_Exercise:_ Reproduce the stretch of material from the line containing "collection date: 1996-08-25" through the end of the material, replacing "habitat" with "environment" and leaving everything else unchanged.

◇ ◇ ◇

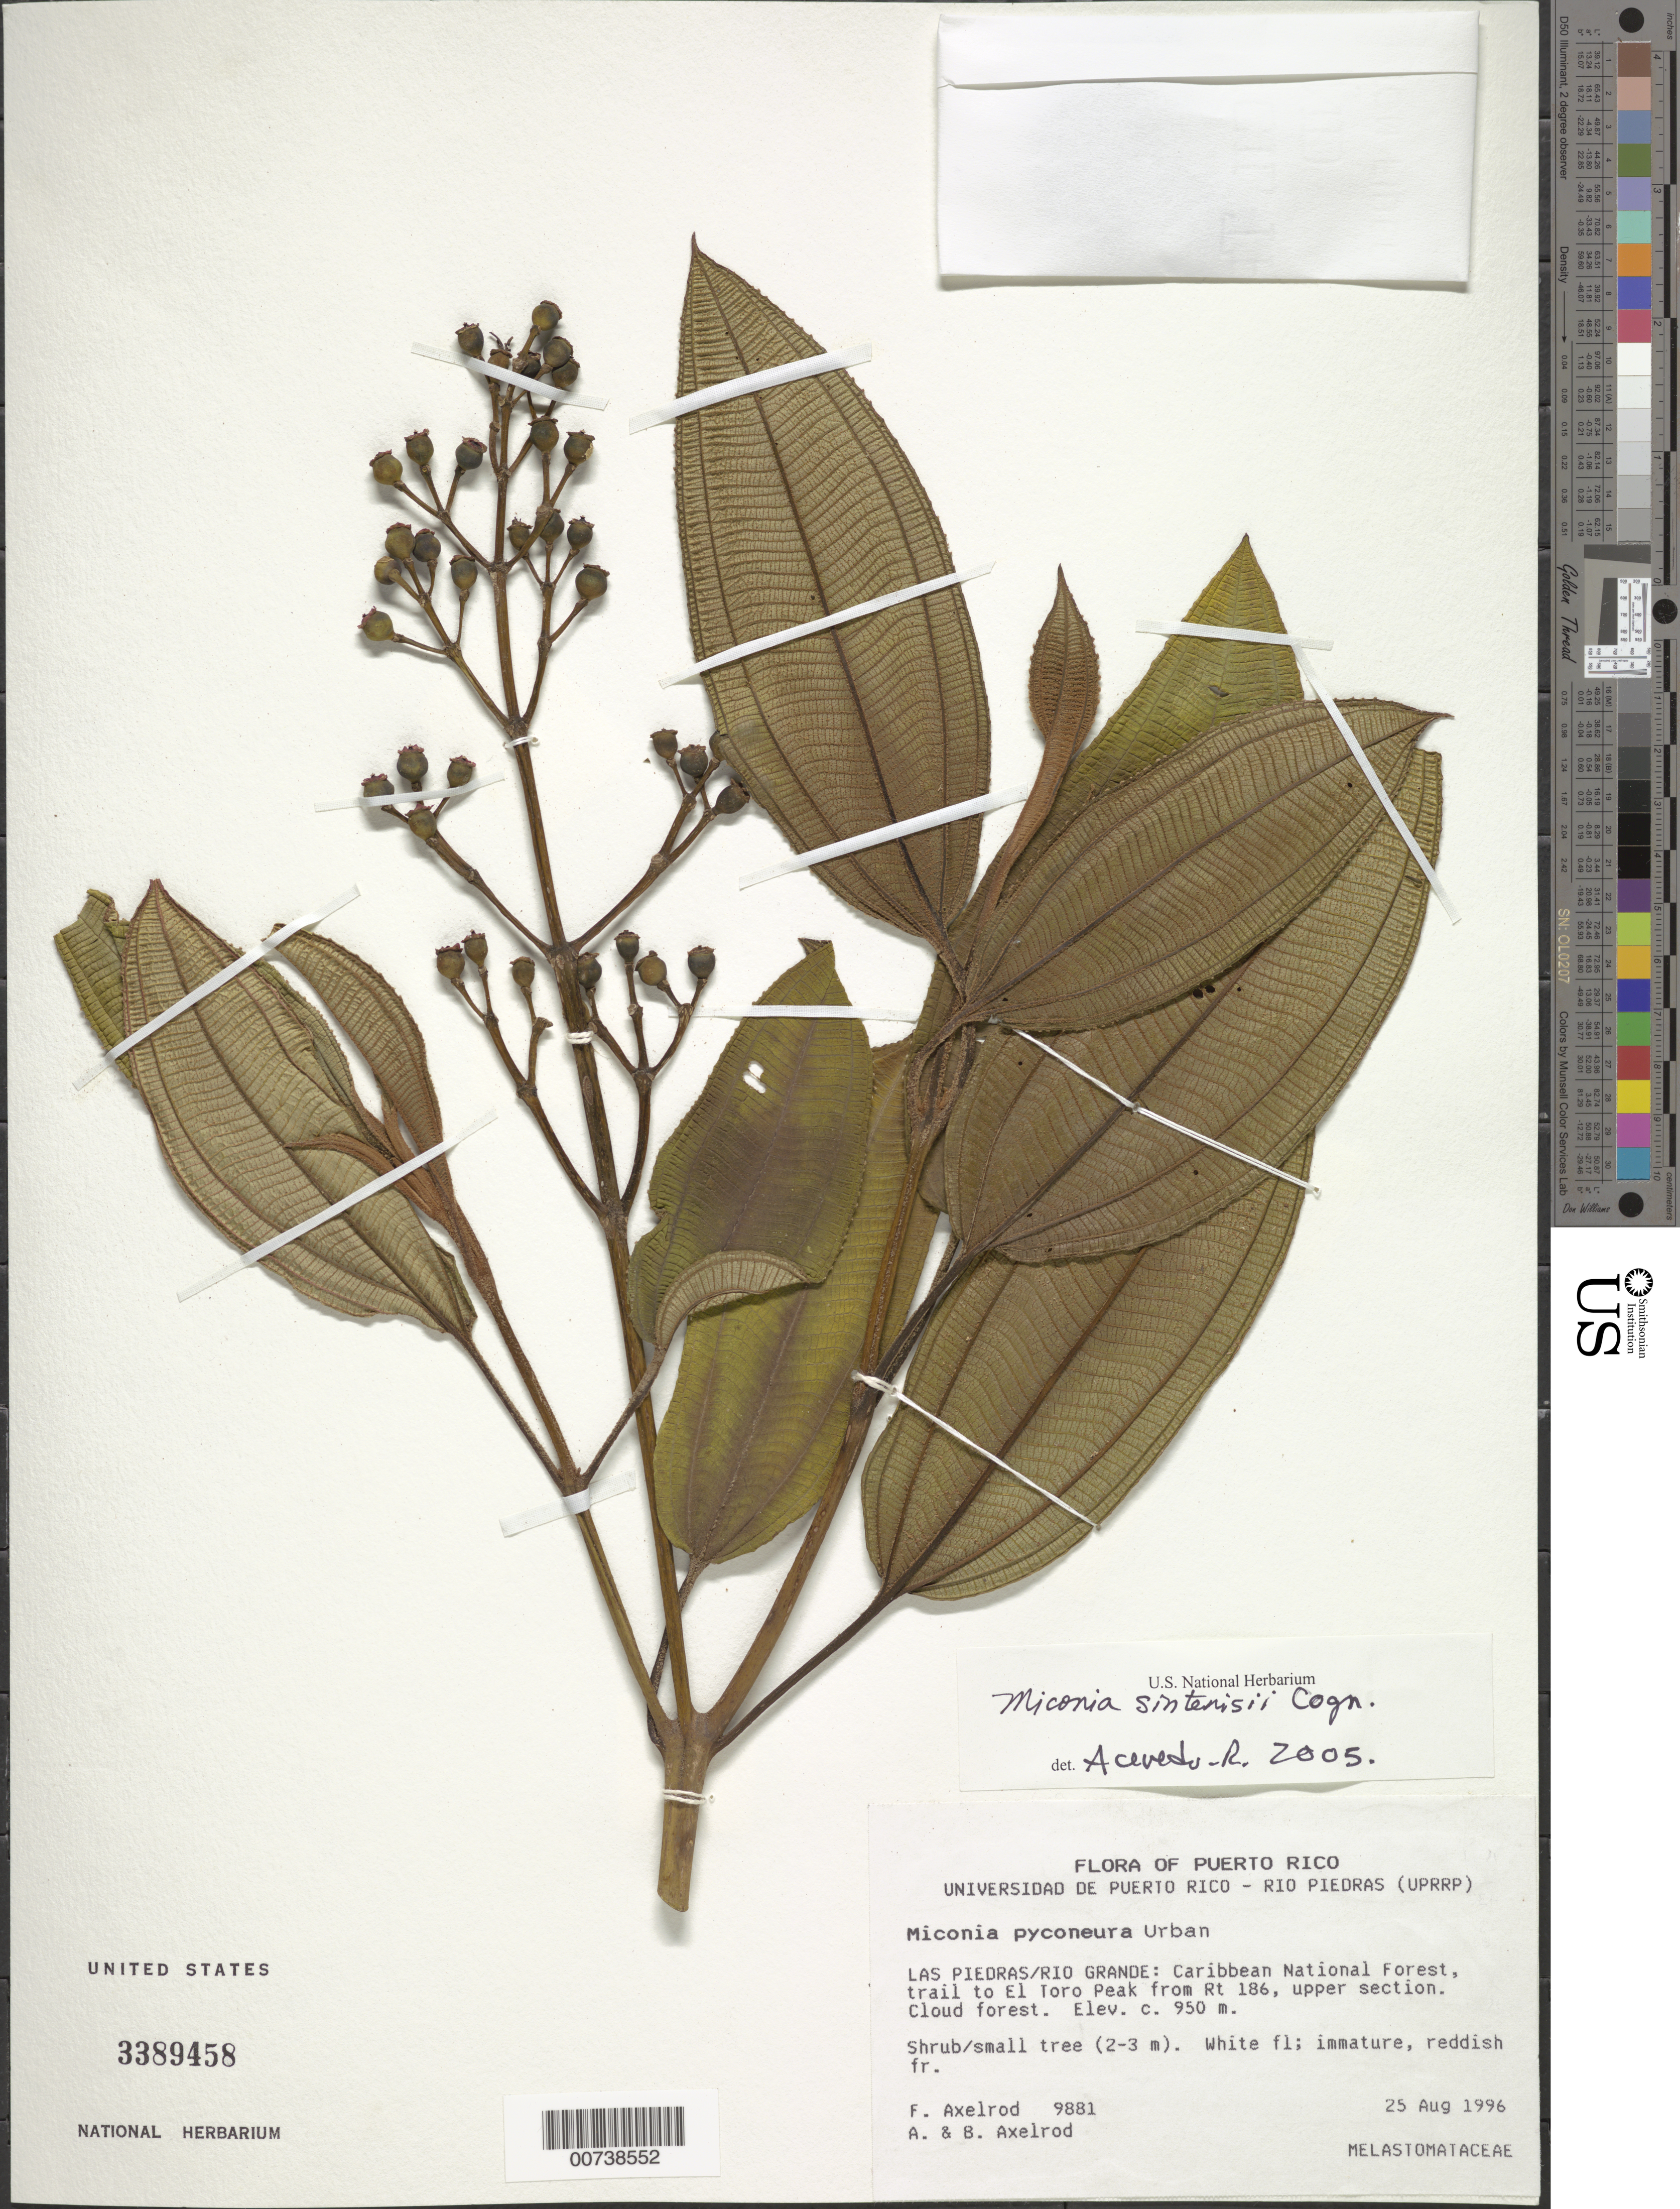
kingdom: Plantae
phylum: Tracheophyta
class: Magnoliopsida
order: Myrtales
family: Melastomataceae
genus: Miconia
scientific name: Miconia sintenisii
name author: Cogn.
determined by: Acevedo-Rodríguez, P., (BOT), Smithsonian Institution - National Museum of Natural History (UNITED STATES)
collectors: F. S. Axelrod, B. Axelrod & A. Axelrod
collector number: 9881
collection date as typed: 25 Aug 1996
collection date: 1996-08-25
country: Puerto Rico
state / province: Río Grande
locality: Las Piedras/ Rio Grande: Caribbean National Forest, trail to El Toro Peak, from Rt 186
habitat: Upper section; cloud forest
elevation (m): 950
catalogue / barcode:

◇ ◇ ◇

_Solution for this problem:_
collection date: 1996-08-25
country: Puerto Rico
state / province: Río Grande
locality: Las Piedras/ Rio Grande: Caribbean National Forest, trail to El Toro Peak, from Rt 186
environment: Upper section; cloud forest
elevation (m): 950
catalogue / barcode:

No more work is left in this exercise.